── Supplied text

In-hospital 28-day mortality was significantly lower in the aspirin group (10.2% aspirin vs 11.8% no aspirin), resulting in significantly lower risk-adjusted mortality (odds ratio [OR], 0.85; 95% CI, 0.79-0.92; P < .001) (Figure 2). The relative mortality reduction of 13.6% and the absolute mortality reduction of 1.6% suggested that 63 patients would need to be treated with early aspirin to prevent 1 in-hospital death. In the sensitivity analysis with an E-value, we found that an unexplained confounder would need to be associated with both aspirin and in-hospital mortality at a risk ratio of 1.4 to make the hazard ratio equal to 1 and overturn the association between early aspirin and 28-day in-hospital mortality (E-value, 1.4; upper confidence limit, 1.3). The rate of in-hospital PE was significantly lower in the aspirin group (1.0% vs 1.4%; OR, 0.71; 95% CI, 0.56-0.90; P = .004), and DVT occurred in 1.0% of patients in both groups (OR, 1.00; 95% CI, 0.78-1.28; P = .98) (Table 2).

────
── Records

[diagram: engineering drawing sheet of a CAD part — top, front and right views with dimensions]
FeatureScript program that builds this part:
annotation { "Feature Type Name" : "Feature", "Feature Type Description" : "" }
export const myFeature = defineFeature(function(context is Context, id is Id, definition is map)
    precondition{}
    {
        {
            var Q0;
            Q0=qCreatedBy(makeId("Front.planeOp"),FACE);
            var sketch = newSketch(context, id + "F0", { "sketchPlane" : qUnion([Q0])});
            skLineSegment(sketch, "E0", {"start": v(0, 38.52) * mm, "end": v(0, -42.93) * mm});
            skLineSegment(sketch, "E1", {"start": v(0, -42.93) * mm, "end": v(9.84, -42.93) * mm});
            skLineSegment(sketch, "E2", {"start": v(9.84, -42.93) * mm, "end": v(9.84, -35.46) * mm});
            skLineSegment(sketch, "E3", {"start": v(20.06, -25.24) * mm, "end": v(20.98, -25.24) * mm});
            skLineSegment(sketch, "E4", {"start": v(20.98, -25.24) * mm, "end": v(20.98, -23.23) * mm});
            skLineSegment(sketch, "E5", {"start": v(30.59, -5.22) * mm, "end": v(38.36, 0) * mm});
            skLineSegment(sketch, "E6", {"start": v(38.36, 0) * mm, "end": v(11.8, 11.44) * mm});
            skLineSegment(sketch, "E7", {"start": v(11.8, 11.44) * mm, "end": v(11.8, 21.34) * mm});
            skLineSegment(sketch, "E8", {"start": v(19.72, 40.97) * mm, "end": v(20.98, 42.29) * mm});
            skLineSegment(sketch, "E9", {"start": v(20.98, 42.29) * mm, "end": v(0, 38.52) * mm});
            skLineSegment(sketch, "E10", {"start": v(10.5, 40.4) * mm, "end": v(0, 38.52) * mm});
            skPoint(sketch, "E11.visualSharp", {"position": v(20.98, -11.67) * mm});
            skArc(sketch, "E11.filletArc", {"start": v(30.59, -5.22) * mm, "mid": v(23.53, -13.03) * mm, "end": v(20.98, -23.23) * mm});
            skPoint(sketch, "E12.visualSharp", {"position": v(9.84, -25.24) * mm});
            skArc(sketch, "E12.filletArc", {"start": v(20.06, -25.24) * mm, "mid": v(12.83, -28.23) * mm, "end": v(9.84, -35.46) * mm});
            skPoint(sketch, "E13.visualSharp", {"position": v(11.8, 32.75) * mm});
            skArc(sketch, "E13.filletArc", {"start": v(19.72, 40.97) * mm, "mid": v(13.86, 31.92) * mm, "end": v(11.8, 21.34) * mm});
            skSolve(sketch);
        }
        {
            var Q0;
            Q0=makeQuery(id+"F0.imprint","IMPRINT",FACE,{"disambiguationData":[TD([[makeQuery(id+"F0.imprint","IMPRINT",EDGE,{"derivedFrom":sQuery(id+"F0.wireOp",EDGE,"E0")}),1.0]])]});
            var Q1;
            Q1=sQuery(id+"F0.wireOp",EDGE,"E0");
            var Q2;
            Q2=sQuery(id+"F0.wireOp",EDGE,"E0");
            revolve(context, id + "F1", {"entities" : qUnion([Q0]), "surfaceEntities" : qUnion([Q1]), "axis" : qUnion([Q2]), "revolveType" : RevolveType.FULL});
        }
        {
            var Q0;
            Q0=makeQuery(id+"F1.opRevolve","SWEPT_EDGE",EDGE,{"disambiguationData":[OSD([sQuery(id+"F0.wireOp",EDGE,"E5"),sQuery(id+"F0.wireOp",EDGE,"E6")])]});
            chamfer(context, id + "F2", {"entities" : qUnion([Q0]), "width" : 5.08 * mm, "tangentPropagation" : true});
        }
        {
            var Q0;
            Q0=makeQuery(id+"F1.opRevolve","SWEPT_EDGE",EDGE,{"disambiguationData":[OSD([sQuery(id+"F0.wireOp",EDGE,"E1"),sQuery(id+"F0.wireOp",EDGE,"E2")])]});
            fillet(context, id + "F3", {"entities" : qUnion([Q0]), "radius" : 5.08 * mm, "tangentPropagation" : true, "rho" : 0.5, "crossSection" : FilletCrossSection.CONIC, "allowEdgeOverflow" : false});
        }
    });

────

Explore the material:
A - Answer these questions from the aspirin study text, one line each, marked to match:
(i) What was the in-hospital 28-day mortality in the aspirin group and in the no-aspirin group?
(ii) How many patients would need early aspirin to prevent 1 in-hospital death?
(iii) What percentage of patients in each group had DVT?
B - List every odds ratio in the aspirin study text, together with the outcome it belongs to.
C - Please write the next part of the aspirin study text, starting after its last sentence.

Task responses:
A -
(i) 10.2% in the aspirin group and 11.8% in the no-aspirin group
(ii) 63
(iii) 1.0% in both groups

B -
- Risk-adjusted mortality: 0.85
- In-hospital PE: 0.71
- DVT: 1.00

C -
Hemorrhagic Complications

There were no significant differences in the rate of gastrointestinal hemorrhage (0.8% aspirin vs 0.7% no aspirin; OR, 1.04; 95% CI, 0.82-1.33; P = .72), cerebral hemorrhage (0.6% aspirin vs 0.4% no aspirin; OR, 1.32; 95% CI, 0.92-1.88; P = .13), or blood transfusion (2.7% aspirin vs 2.3% no aspirin; OR, 1.14; 95% CI, 0.99-1.32; P = .06). The composite of hemorrhagic complications did not occur more often in those receiving aspirin (3.7% aspirin vs 3.2% no aspirin; OR, 1.13; 95% CI, 1.00-1.28; P = .054).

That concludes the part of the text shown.